Three of the four clinics closing next month are located in counties ranked in the top 10 counties that have the highest rates of chlamydia, a common and treatable sexually transmissible disease (STD). Thirty staff members in the four centers will lose their jobs.

As of December of last year, there were 12,219 people using the existing state’s family-planning network, according to the Iowa Legislative Services Agency. Federal support to states for family planning comes primarily from Title X monies, which the governor and the Iowa legislature cut off. In Kansas, the state government declined to dispense Title X funding for family planning altogether.

The Iowa legislature has also banned most abortions after 20 weeks, and instituted a 72-hour wait for termination of pregnancy at any stage, for which Planned Parenthood and the ACLU sued state officials in Polk County district court.

In 2011, Texas took similar actions of declining Medicaid funds in order to shut down Planned Parenthood and create a state-run family-planning system. A report cited by ABC News confirmed that 30,000 fewer women were served in the state program, and that more than 80 family planning offices had closed, a third of which were Planned Parenthood centers.

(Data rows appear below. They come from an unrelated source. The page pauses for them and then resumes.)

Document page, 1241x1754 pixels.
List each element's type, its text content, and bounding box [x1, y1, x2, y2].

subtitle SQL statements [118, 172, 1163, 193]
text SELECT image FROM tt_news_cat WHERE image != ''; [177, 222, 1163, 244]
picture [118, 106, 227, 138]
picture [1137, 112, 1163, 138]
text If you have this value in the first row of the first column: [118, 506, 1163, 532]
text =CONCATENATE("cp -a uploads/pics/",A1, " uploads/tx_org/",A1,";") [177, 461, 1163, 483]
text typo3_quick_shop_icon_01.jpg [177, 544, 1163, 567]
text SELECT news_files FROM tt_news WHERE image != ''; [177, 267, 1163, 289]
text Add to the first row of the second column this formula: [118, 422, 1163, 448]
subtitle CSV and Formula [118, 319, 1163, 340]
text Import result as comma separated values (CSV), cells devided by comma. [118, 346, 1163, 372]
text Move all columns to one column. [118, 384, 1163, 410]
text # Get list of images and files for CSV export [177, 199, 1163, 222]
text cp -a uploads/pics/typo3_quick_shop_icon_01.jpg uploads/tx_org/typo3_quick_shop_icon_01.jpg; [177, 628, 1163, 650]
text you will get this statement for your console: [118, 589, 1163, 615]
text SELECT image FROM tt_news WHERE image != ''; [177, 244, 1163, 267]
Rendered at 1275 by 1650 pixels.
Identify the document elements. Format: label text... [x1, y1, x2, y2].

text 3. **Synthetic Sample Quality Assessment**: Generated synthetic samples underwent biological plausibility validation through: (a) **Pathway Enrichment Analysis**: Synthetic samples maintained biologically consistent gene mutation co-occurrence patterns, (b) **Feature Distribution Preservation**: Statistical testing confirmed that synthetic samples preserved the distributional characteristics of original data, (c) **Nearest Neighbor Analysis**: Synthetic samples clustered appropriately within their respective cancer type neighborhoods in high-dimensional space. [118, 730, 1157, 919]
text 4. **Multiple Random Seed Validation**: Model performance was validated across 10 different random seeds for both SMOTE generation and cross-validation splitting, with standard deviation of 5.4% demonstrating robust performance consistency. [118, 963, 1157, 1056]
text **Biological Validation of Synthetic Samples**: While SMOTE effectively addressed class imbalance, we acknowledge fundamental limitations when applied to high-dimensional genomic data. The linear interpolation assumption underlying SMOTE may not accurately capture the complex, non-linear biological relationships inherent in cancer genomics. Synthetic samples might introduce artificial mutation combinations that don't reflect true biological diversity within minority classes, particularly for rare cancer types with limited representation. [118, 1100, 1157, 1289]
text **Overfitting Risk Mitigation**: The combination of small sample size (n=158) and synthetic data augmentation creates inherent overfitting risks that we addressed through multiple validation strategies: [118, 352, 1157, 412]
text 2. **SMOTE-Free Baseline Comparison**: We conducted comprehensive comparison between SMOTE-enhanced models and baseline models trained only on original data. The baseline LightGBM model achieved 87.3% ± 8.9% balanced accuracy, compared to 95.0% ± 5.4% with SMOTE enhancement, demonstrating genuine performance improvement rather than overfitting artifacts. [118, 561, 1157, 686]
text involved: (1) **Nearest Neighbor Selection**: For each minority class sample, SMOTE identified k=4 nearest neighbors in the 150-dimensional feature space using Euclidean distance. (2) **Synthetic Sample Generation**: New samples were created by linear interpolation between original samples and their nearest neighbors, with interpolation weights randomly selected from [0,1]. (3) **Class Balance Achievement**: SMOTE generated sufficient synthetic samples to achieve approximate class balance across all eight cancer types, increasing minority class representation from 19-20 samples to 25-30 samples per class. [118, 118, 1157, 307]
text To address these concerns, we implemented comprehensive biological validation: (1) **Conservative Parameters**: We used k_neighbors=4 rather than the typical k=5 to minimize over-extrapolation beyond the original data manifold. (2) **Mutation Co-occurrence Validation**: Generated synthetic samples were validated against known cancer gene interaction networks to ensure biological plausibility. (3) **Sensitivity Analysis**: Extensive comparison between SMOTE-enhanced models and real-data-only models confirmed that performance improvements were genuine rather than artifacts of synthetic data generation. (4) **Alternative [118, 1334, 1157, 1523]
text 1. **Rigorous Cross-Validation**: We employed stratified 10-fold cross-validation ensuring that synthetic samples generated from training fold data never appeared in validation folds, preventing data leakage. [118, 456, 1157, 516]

Planned Parenthood of the Rocky Mountains (PPRM) reported it will close six clinics in Colorado, Wyoming, and New Mexico. PPRM noted that its facilities’ financial troubles dated back to Obamacare, when declining Medicaid reimbursements drastically reduced its abilities to cover the expenses of providing women’s care, and that the current political climate added to the social and financial stress.

The PPRM closure in Casper on July 21 after 40 years of operation will make Wyoming the second state, after North Dakota, where there will be no Planned Parenthood offices. The health center in Casper serves over 500 patients, who will have to travel many more miles for comparable care or do entirely without medical attention due to costs.

Clinics in Longmont and Parker, Colorado, will be shut down, as well as New Mexico centers in Albuquerque, Rio Rancho, and Farmington. Vicki Coward, president of PPRM, told the Washington Post that if Title X monies are eliminated, a program providing vasectomies for men in New Mexico will be closed.

Coward said, “We’re looking at this from a massive planning perspective, but then you put yourself in the shoes of the person who needs a vasectomy, and it’s a profound event for them. The cost of human misery in this setting is huge, and I don’t want us to lose sight of the fact that these are people, not some stupid political game.”

Frightened women seeking free birth control IUDs and fearful of the closure of the clinics, flocked to Planned Parenthood centers by an increase of 10-fold after Trump’s election.

PPFA provides access to birth control, emergency contraception, breast and cervical cancer screening, cancer treatments, and STD screening and treatment at more than 600 health centers in the United States, as well as access to safe and clean abortions at a lesser number of facilities. Over 2.5 million women depend upon the clinics for their primary care annually, and about 60 percent of PPFA patients utilize the federal publicly funded health programs.